Turn the lines of the material below, starting at the one containing "catalogue / barcode: US 2749273" and ending at the one containing "name author: (Lindl. ex DC.) G.L. Nesom", both included, into a JSON list of strings. Use one string per line and leave out any blank lines.

--- start Provided entries ---

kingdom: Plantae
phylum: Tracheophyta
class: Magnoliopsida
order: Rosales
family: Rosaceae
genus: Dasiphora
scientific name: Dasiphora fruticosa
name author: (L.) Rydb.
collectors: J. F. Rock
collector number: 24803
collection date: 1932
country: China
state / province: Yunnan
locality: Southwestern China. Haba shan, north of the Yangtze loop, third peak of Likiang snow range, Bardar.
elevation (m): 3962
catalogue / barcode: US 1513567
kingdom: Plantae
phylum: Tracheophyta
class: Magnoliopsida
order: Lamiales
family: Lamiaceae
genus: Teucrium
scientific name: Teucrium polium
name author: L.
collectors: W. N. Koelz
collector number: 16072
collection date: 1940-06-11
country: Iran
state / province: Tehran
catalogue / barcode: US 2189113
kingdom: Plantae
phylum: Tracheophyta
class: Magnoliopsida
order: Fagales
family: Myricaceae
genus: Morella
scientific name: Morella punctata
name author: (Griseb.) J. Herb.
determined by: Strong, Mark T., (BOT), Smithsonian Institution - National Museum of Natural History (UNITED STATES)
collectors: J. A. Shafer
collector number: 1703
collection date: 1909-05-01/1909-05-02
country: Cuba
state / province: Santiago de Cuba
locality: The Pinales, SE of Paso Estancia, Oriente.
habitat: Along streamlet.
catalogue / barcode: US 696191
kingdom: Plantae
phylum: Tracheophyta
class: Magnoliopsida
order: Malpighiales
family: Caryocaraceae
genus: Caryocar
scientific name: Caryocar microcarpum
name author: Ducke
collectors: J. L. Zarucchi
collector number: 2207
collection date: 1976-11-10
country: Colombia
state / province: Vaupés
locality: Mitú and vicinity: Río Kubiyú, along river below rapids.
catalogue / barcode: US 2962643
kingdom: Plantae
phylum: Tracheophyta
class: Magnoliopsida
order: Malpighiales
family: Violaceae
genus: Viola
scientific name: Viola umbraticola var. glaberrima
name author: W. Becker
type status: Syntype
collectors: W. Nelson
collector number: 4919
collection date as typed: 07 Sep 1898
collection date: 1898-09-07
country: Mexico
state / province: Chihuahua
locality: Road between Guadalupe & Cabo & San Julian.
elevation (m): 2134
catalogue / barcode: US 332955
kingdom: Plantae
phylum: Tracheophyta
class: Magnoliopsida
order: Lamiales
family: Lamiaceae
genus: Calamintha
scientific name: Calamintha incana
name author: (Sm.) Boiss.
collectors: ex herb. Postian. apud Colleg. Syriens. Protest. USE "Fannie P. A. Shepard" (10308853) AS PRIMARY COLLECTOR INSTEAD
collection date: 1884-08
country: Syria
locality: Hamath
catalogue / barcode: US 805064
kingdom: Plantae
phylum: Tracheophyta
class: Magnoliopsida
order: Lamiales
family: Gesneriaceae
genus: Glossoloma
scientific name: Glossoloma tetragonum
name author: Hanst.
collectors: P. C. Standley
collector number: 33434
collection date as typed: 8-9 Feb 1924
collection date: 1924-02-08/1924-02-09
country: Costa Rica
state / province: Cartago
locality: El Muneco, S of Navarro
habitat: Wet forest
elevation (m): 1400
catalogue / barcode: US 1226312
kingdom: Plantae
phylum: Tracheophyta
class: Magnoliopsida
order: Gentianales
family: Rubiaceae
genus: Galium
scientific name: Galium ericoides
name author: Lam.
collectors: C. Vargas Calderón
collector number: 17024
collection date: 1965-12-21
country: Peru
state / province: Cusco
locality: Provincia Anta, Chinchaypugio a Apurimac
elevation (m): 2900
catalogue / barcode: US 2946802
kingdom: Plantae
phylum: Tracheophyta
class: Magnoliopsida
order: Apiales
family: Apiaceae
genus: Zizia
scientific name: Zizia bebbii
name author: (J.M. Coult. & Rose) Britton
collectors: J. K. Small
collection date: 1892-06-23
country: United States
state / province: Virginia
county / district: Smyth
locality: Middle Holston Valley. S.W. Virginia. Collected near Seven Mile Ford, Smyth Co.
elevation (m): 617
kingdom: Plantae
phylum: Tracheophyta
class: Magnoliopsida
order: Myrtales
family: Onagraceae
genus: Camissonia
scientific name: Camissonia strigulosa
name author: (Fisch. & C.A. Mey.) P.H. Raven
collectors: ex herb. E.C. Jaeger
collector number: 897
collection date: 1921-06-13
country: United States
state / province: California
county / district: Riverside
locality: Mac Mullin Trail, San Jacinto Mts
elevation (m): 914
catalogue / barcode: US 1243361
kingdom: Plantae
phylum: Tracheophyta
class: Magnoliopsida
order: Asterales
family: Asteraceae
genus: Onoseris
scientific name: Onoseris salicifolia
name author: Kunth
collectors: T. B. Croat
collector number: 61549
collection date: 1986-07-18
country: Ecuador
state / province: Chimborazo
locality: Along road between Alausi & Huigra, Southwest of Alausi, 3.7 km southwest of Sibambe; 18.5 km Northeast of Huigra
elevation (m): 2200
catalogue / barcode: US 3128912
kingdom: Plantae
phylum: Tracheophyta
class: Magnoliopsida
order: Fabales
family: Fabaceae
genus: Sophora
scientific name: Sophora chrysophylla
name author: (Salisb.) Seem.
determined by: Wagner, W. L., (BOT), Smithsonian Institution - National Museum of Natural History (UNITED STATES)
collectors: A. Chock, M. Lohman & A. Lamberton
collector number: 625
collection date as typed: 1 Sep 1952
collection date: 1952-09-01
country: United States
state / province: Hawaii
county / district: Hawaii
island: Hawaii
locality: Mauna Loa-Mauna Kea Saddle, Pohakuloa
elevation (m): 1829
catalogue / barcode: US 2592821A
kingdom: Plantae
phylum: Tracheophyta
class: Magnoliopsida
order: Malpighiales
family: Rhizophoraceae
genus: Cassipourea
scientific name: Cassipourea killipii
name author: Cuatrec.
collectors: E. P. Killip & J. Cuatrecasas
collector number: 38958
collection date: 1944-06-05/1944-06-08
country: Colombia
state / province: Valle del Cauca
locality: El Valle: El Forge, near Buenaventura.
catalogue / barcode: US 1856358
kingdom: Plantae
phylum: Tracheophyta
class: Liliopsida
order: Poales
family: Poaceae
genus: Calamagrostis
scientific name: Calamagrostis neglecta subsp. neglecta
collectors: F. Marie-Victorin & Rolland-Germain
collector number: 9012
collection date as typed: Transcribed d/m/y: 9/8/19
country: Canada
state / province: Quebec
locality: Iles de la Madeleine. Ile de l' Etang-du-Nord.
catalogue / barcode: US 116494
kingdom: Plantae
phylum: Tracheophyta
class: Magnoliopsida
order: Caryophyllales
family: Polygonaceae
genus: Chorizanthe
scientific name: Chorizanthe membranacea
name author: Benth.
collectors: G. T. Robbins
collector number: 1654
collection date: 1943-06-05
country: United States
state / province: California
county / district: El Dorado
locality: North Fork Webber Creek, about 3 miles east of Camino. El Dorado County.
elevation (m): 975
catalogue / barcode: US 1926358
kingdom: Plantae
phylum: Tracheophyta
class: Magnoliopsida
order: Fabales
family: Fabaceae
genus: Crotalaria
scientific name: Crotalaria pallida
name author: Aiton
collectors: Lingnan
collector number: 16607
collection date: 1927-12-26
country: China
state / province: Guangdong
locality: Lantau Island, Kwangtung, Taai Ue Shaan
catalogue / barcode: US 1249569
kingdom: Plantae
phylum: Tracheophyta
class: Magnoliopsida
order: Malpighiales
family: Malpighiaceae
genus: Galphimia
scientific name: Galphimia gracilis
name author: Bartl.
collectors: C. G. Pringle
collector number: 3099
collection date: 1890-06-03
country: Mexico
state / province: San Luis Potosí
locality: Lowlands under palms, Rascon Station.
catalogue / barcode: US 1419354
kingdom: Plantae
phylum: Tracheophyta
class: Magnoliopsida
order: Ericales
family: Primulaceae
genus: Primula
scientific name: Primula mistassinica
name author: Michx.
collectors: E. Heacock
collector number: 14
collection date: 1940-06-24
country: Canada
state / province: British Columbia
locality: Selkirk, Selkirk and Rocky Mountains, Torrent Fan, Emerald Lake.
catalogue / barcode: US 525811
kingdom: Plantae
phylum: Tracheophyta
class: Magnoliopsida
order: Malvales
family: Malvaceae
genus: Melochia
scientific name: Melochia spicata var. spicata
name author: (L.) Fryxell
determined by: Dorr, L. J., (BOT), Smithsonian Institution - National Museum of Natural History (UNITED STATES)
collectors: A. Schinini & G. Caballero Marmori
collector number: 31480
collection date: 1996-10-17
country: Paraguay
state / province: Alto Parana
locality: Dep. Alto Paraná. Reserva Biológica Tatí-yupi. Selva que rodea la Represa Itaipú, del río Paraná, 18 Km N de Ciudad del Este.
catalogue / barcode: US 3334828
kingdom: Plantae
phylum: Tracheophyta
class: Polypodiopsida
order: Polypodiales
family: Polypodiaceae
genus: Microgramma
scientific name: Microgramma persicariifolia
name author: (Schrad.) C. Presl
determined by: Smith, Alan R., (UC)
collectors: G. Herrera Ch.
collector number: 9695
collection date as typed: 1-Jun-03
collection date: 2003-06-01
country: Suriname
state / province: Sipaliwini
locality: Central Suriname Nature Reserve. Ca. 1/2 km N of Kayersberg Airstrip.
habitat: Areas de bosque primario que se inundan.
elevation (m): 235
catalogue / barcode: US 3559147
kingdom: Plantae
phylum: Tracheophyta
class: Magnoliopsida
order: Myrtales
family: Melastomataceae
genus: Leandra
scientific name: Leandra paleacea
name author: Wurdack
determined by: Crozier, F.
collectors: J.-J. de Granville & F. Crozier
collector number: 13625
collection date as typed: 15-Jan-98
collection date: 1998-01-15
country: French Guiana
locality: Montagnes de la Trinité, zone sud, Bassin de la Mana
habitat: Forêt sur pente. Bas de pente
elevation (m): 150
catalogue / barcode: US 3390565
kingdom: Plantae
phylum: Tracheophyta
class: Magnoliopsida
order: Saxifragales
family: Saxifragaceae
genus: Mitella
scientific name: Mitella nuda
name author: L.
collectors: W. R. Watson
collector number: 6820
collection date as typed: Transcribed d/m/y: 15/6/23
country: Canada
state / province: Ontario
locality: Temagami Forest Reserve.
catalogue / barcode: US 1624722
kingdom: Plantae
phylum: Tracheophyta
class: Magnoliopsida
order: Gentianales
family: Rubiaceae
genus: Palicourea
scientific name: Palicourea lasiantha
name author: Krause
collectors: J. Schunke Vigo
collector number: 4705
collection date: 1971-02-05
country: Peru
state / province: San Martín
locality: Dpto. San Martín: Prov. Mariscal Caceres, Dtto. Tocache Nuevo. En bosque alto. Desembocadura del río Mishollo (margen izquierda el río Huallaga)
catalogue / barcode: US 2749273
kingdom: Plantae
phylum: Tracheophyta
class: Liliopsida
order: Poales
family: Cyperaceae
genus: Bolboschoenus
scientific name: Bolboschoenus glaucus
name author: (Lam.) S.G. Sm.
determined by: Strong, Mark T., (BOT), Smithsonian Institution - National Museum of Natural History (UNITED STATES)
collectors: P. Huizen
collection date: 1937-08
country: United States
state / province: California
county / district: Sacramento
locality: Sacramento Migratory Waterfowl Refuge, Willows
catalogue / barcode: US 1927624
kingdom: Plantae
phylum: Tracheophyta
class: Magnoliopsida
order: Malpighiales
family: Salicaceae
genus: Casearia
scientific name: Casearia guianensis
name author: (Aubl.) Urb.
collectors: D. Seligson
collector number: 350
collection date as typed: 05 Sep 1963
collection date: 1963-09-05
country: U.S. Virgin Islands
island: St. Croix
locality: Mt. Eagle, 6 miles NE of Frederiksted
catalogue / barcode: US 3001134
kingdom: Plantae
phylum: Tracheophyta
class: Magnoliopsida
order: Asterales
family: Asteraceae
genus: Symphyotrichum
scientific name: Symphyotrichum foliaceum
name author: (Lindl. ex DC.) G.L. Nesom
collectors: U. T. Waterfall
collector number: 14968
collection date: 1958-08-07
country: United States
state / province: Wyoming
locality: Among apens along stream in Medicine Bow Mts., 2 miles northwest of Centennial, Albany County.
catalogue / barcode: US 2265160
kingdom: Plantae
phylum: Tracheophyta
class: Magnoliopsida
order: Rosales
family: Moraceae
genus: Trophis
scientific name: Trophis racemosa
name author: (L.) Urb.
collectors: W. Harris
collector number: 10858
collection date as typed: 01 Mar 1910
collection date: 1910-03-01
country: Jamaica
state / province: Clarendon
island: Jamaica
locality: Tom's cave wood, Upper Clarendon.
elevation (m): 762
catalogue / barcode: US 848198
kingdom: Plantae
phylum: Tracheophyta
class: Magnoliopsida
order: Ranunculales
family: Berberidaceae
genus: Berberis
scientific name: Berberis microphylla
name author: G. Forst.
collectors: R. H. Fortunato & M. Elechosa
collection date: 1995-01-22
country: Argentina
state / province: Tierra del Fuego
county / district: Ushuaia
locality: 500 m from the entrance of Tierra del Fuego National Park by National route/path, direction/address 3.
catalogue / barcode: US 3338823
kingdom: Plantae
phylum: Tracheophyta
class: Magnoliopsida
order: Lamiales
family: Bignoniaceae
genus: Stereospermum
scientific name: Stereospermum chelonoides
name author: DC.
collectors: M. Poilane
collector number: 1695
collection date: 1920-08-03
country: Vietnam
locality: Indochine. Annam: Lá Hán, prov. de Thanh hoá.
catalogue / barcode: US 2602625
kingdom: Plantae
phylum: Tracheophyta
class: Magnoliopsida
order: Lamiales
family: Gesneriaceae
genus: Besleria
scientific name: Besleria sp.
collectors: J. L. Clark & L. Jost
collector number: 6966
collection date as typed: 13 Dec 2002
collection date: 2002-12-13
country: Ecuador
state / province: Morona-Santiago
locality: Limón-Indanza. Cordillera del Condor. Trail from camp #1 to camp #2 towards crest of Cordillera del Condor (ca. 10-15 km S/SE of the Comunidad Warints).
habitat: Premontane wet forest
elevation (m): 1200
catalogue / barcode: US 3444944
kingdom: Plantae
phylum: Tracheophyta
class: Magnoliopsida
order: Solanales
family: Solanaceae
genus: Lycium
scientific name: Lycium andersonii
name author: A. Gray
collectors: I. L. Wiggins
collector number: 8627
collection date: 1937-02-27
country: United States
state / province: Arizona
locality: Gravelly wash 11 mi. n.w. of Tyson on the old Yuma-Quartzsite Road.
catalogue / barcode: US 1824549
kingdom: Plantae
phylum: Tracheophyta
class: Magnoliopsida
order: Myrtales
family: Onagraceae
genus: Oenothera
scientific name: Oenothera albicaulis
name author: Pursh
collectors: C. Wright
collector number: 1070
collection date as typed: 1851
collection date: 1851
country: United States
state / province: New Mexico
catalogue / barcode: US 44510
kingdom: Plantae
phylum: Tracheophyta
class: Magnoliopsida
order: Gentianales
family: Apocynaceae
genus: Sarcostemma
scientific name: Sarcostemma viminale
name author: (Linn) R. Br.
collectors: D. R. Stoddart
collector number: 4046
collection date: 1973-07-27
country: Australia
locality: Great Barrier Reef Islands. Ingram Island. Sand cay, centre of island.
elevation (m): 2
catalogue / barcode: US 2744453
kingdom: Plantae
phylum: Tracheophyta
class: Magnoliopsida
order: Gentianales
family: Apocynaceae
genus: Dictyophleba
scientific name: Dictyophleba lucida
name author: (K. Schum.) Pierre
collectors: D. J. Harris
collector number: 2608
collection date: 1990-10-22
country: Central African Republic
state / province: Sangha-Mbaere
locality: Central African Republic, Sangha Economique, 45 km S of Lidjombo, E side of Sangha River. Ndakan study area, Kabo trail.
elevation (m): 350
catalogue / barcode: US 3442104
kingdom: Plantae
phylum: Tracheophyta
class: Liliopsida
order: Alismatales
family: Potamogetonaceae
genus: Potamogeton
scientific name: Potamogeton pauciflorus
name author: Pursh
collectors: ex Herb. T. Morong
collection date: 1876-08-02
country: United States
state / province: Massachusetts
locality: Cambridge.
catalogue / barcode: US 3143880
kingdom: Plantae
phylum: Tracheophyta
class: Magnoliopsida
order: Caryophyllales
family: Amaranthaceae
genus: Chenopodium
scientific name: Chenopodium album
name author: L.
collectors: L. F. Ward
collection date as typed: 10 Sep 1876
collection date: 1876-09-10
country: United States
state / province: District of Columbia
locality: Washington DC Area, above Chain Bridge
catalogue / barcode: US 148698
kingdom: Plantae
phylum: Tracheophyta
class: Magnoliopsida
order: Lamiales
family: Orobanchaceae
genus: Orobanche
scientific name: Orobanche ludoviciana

--- end Provided entries ---

◆ Response below
[
  "catalogue / barcode: US 2749273",
  "kingdom: Plantae",
  "phylum: Tracheophyta",
  "class: Liliopsida",
  "order: Poales",
  "family: Cyperaceae",
  "genus: Bolboschoenus",
  "scientific name: Bolboschoenus glaucus",
  "name author: (Lam.) S.G. Sm.",
  "determined by: Strong, Mark T., (BOT), Smithsonian Institution - National Museum of Natural History (UNITED STATES)",
  "collectors: P. Huizen",
  "collection date: 1937-08",
  "country: United States",
  "state / province: California",
  "county / district: Sacramento",
  "locality: Sacramento Migratory Waterfowl Refuge, Willows",
  "catalogue / barcode: US 1927624",
  "kingdom: Plantae",
  "phylum: Tracheophyta",
  "class: Magnoliopsida",
  "order: Malpighiales",
  "family: Salicaceae",
  "genus: Casearia",
  "scientific name: Casearia guianensis",
  "name author: (Aubl.) Urb.",
  "collectors: D. Seligson",
  "collector number: 350",
  "collection date as typed: 05 Sep 1963",
  "collection date: 1963-09-05",
  "country: U.S. Virgin Islands",
  "island: St. Croix",
  "locality: Mt. Eagle, 6 miles NE of Frederiksted",
  "catalogue / barcode: US 3001134",
  "kingdom: Plantae",
  "phylum: Tracheophyta",
  "class: Magnoliopsida",
  "order: Asterales",
  "family: Asteraceae",
  "genus: Symphyotrichum",
  "scientific name: Symphyotrichum foliaceum",
  "name author: (Lindl. ex DC.) G.L. Nesom"
]